Digo nosotros, porque papá y mamá se casaron cuando yo ya tenía seis meses. Eso
me lo contaron una vez en la escuela, y yo le reventé la nariz al Beto, pero
cuando se lo pregunté a mamá, ella me dijo que era cierto. Bueno, yo tenía
ganas de hablar con usted, porque (no sé qué cara va a poner) usted fue
importante para mí, sencillamente porque fue importante para mi mamá. Yo la
quise bastante, como es natural, pero creo que nunca podré decírselo. Teníamos
siempre tanto miedo, que no nos quedaba tiempo para mimos. Sin embargo, cuando
ella no me veía, yo la miraba y sentía no sé qué, algo así como una emoción que
no era lástima, sino una mezcla de cariño y también de rabia por verla todavía
joven y tan acabada, tan agobiada por una culpa que no era suya, y por un
castigo que no se merecía. Usted a lo mejor se dio cuenta, pero yo le aseguro que
mi madre era inteligente, por cierto bastante más que mi padre, creo, y eso era
para mi lo peor: saber que ella veía esa vida horrible con los ojos bien
abiertos, porque ni la miseria ni los golpes ni siquiera el hambre,
consiguieron nunca embrutecerla. La ponían triste, eso sí. A veces se le
formaban unas ojeras casi azules, pero se enojaba cuando yo le preguntaba si le
pasaba algo. En realidad, se hacía la enojada. Nunca la vi realmente mala
conmigo. Ni con nadie. Pero antes de que usted apareciera, yo había notado que
cada vez estaba más deprimida, más apagada, más sola. Tal vez por eso fue que
pude notar mejor la diferencia. Además, una noche llegó un poco tarde (aunque
siempre mucho antes que papá) y me miró de una manera distinta, tan distinta
que yo me di cuenta de que algo sucedía. Como si por primera vez se enterara de
que yo era capaz de comprenderla. Me abrazó fuerte, como con vergüenza, y
después me sonrió. ¿Usted se acuerda de su sonrisa? Yo sí me acuerdo. A mí me
preocupó tanto ese cambio, que falté dos o tres veces al trabajo (en los
últimos tiempos hacía el reparto de un almacén) para seguirla y saber de qué se
trataba. Fue entonces que los vi. A usted y a ella. Yo también me quedé
contento. La gente puede pensar que soy un desalmado, y quizá no esté bien eso
de haberme alegrado porque mi madre engañaba a mi padre. Puede pensarlo. Por
eso nunca lo digo. Con usted es distinto. Usted la quería. Y eso para mí fue
algo así como una suerte. Porque ella se merecía que la quisieran. Usted la
quería ¿verdad que sí? Yo los vi muchas veces y estoy casi seguro. Claro que al
Viejo también trato de comprenderlo. Es difícil, pero trato. Nunca lo pude
odiar, ¿me entiende? Será porque, pese a lo que hizo, sigue siendo mi padre.
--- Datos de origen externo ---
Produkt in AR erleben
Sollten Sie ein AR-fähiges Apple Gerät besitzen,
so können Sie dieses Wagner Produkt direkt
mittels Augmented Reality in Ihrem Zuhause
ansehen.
Cuando nos pegaba, a Mirta y a mi, o cuando arremetía contra mamá, en medio de
mi terror yo sentía lástima. Lástima por él, por ella, por Mirta, por mí.
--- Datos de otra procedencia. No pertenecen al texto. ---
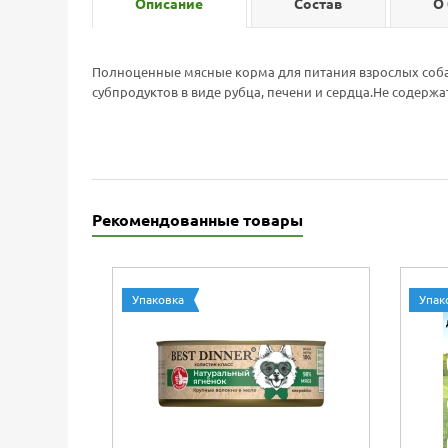
Описание
Состав
О
Полноценные мясные корма для питания взрослых собак
субпродуктов в виде рубца, печени и сердца.Не содержа
Рекомендованные товары
Упаковка
Упак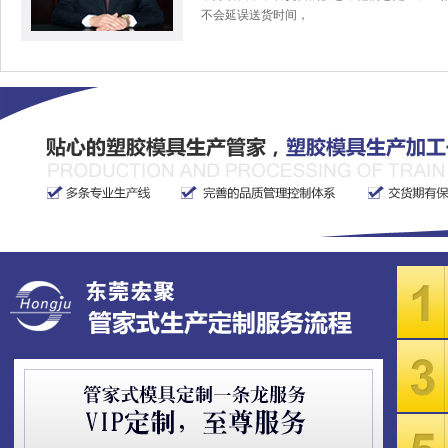
不会延误送货时间，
También la siento ahora, ahora que él ha matado a mamá y quién sabe por cuanto
tiempo estará preso. Al principio, no quería que yo fuese, pero hace por lo
menos un mes que voy a visitarlo a Miquelete y acepta verme. Me resulta extraño
verlo al natural, quiero decir sin encontrarlo borracho. Me mira, y la mayoría
de las veces no dice nada. Yo creo que cuando salga, ya no me va a pegar. Además,
yo seré un hombre, a lo mejor me habré casado y hasta tendré hijos. Pero yo a
mis hijos no les pegaré, ¿no le parece? Además estoy seguro de que papá no
habría hecho lo que hizo si no hubiese estado tan borracho. ¿O usted cree lo
contrario? ¿Usted cree que, de todos modos hubiera matado a mamá esa tarde en
que, por seguirme y castigarme a mí, dio finalmente con ustedes dos? No me
parece. Fíjese que a usted no le hizo nada. Sólo más tarde, cuando tomó más
grapa que de costumbre, fue que arremetió contra mamá. Yo pienso que, en otras
condiciones, él habría comprendido que mamá necesitaba cariño, necesitaba
simpatía, y que él en cambio sólo le había dado golpes. Porque mamá era buena.
Usted debe saberlo tan bien como yo. Por eso, hace un rato, cuando usted se me
acercó y me invitó a tomar un capuchino con tostadas, aquí en el mismo café
donde se citaba con ella, yo sentí que tenía que contarle todo esto. A lo mejor
usted no lo sabía, o sólo sabía una parte, porque mamá era muy callada y sobre
todo no le gustaba hablar de sí misma. Ahora estoy seguro de que hice bien.
Porque usted está llorando, y, ya que mamá está muerta, eso es algo así como un
premio para ella, que no lloraba nunca.